There’s been a pivot, according to Jaggi, in that leasing in retail locations has expanded from beyond traditional medical users to wellness tenants, from yoga places to spin studios, coming to shopping venues.
While at the conference, ICSC attendees from out of town will also have the opportunity to see firsthand some of the new retail offerings in the Big Apple and neighboring northern New Jersey.
They won’t have to look far. The Javits Center is just a few blocks away from Hudson Yards, the mega development whose retail component debuted in March. The Shops at Hudson Yards, at 1 million square feet, is anchored by New York’s first Neiman Marcus.And an ICSC off-site tour of American Dream, the 3 million-square-foot entertainment and shopping complex in East Rutherford, New Jersey, is totally booked.

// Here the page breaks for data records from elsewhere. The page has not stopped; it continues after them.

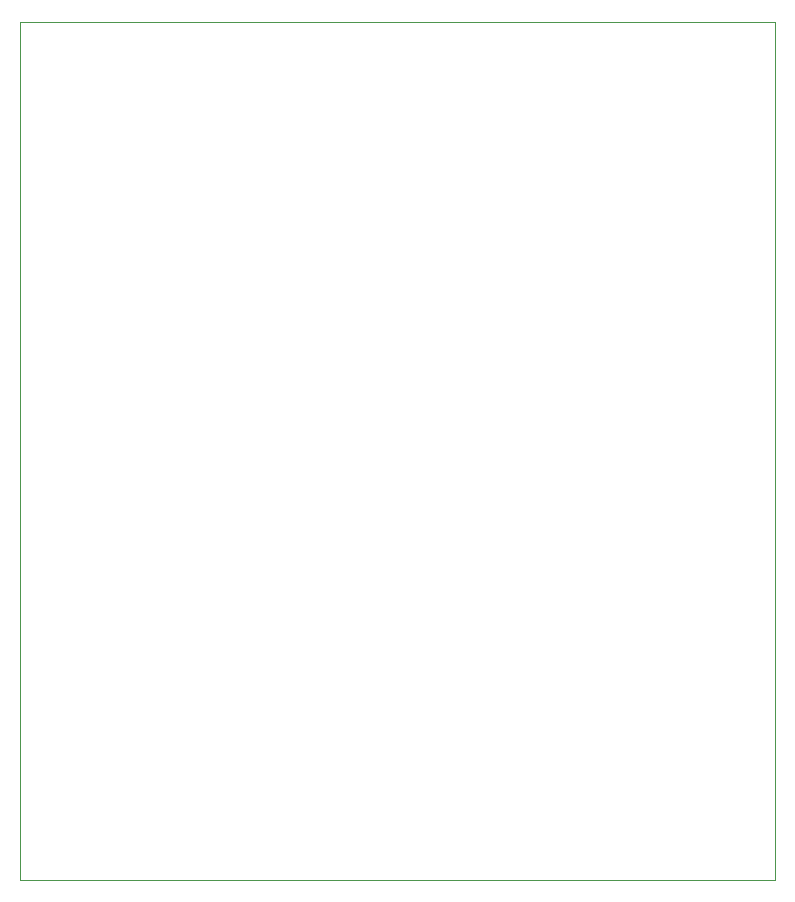
<source format=gm1>
%TF.GenerationSoftware,KiCad,Pcbnew,(6.0.7-1)-1*%
%TF.CreationDate,2022-09-10T09:57:04+09:00*%
%TF.ProjectId,mouse,6d6f7573-652e-46b6-9963-61645f706362,rev?*%
%TF.SameCoordinates,Original*%
%TF.FileFunction,Profile,NP*%
%FSLAX46Y46*%
G04 Gerber Fmt 4.6, Leading zero omitted, Abs format (unit mm)*
G04 Created by KiCad (PCBNEW (6.0.7-1)-1) date 2022-09-10 09:57:04*
%MOMM*%
%LPD*%
G01*
G04 APERTURE LIST*
%TA.AperFunction,Profile*%
%ADD10C,0.050000*%
%TD*%
%TA.AperFunction,Profile*%
%ADD11C,0.100000*%
%TD*%
G04 APERTURE END LIST*
D10*
X100230036Y-42165242D02*
X100230036Y-114797644D01*
D11*
X100230036Y-42165242D02*
X164179842Y-42165242D01*
D10*
X164179842Y-42165242D02*
X164230642Y-114797644D01*
D11*
X100230036Y-114797644D02*
X164230642Y-114797644D01*
M02*

</source>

That project’s developer is Triple Five, which created the West Edmonton Mall in Alberta and Mall of America in Minnesota.
“You can create value for your visit by spending time in retail concepts that are unique to New York,” Jaggi said. “So there’s actually a double value beyond just deal making. … You’re learning and seeing what works in New York, and what could also work in Middle America?”
Evolving Manhattan Landscape
The New York retail scene has a number of changes since the last ICSC Deal Making show. In addition to Hudson Yards and its retail space opening, Manhattan also got its first flagship Nordstrom store in October.
Newcomers Neiman Marcus and Nordstrom are “putting a pressure on existing department stores and other retailers in New York,” said Rachel Johnson, associate director of market analytics for CoStar in New York. There’s continued weakness with “middle of the road” retailers like Macy’s. Additionally, Hudson Yards is attracting luxury stores to Manhattan’s West Side, according to Johnson.
“Everyone’s very sad about Barneys’ bankruptcy, and we haven’t heard yet what’s going to happen to that store on Madison Avenue,” Johnson said. “But that vacancy is going to add more pain to Madison Avenue and the other retailers on that corridor.”
Jaggi also cited the changing scene that ICSC attendees will see. Retailers in Manhattan are changing the sizes of their stores to adjust to shifting online retail buying patterns. Discounters such as Five Below now have a presence on Fifth Avenue, once a sole bastion of upscale retailers.
“It’s a sign that the city is recognizing what drives retail, which is value more than luxury today,” Jaggi said. “Most often when you go to ICSC the city reflects the mood of retailers, because many retailers are based in New York or have a very large commitment to that market. And New York right now is in better shape than it was a couple of years ago.”
As for the conference, perhaps Friedman summed up it up best.
“It’s good face time with the landlords we are doing deals with or should be doing deals with,” she said.